Commuters in the US capital strapped on walking shoes and dusted off their bicycles Wednesday, as the regional subway -- second busiest in America -- shut down for a day of safety checks.
With Washington's Metro rail system shuttered all day for emergency inspections, thousands resorted to travel on foot, by bike and on the city's already congested roads, creating bumper-to-bumper gridlock.
On the region's highways, backups stretched from the remote suburbs into the heart of downtown Washington.
Traffic clogged the city's streets for hours, long after the usual end of the morning rush, and the commute home was equally miserable for many.
The shutdown, which started Tuesday at midnight (0400 GMT), was due to last until Thursday at 5 am (0900 GMT).
Officials confirmed that trains would resume running as planned but warned of potential further "impacts" to service in some areas as the checks continued and possibly unearthed more problems.
Twenty-six problem areas had been identified after completion of 80 percent of the inspections, with some still in need of fixing, officials said in the early evening, promising this would happen overnight.
"I know that today presented a hardship for many throughout the region, but I want to emphasize that this shutdown was indeed necessary," Metro's general manager and chief executive Paul Wiedefeld said in a statement.
"I want to thank everyone for their patience and support in putting safety first."
The closure sparked fierce competition for taxis and Ubers, as well as seats on the region's buses.
It also unleashed a torrent of criticism against the beleaguered transit system, known as Metrorail, which has been plagued by safety concerns and chronic delays.
"More like Metrofail," one disgusted commuter wrote on Twitter.
Another expressed incredulity that Metro gave just one day's warning for the closures.
"On less than 12 hours notice??? Are you absolutely insane?
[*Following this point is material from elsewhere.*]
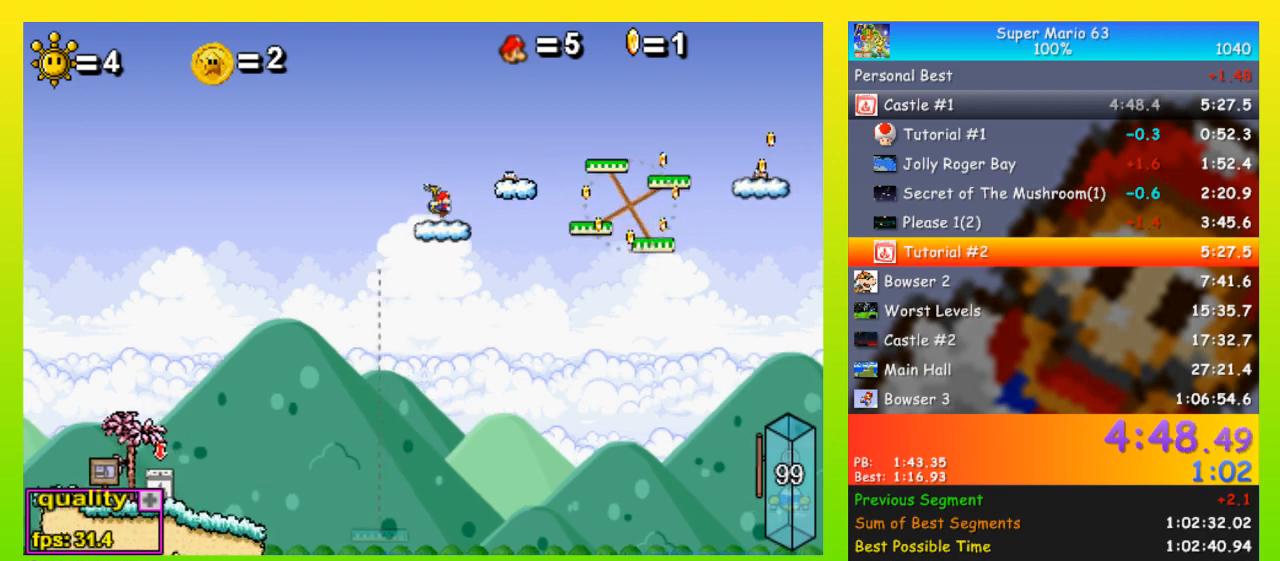
{"keys": ["right"], "events": [[433, "up", "up"]]}
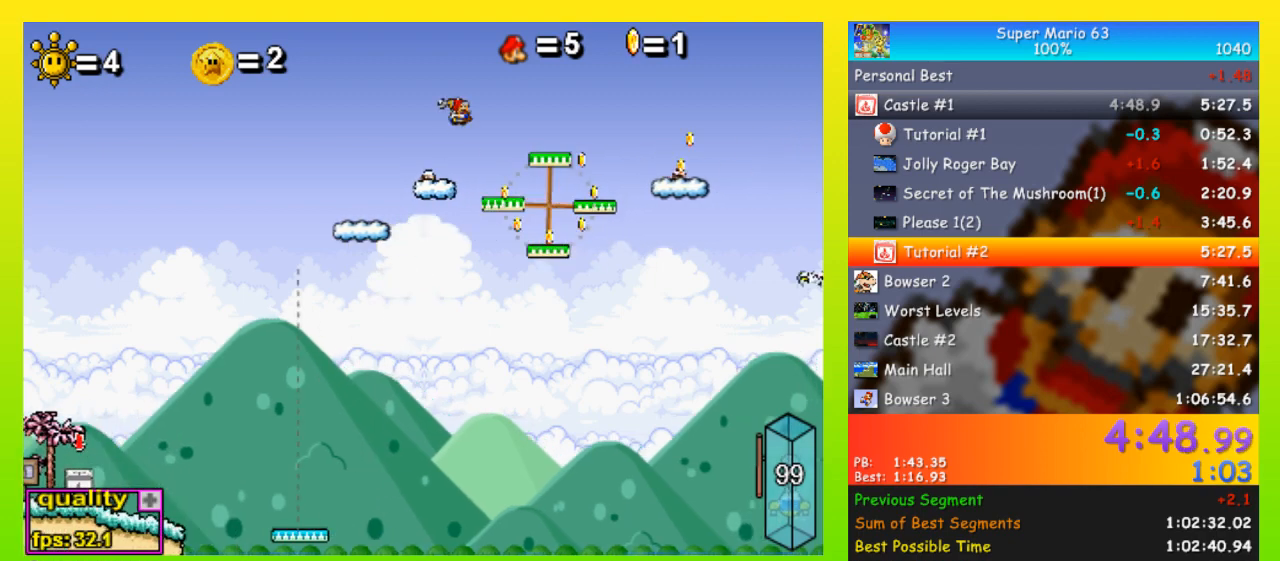
{"keys": ["right", "space", "up"], "events": [[33, "right", "up"], [67, "left", "down"], [200, "left", "up"], [200, "right", "down"], [433, "space", "down"], [433, "up", "down"]]}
How can you possibly expect a million people to see this and make plans?" a Twitter user wrote in a post addressed to WMATA, the regional authority that runs Metro.
Meanwhile, there was schadenfreude in towns and cities elsewhere in the country.
"Citizens of New York! The MTA is looking pretty good to you right now, isn't it?" the Metropolitan Transit Authority in the Big Apple tweeted.
The Washington rail system, used by an estimated 700,000 riders each day, is a vital "people-mover," and is especially important to the legions who live in the suburbs of neighboring Virginia and Maryland.
Metro tried to lessen the pain by adding buses to some routes and offering free parking in its lots and garages for those carpooling and as a rendezvous point for those taking taxis or buses.
The unprecedented system-wide inspections were scheduled after an electrical fire in a subway tunnel led to system-wide backups and raised concerns about a possible widespread infrastructure problem.
Ripple effects from the shutdown were felt throughout the Washington area.
Federal offices remained open but employees were given the option of taking unscheduled leave or working from home.
Meanwhile, the city's public bike-sharing service waived membership fees.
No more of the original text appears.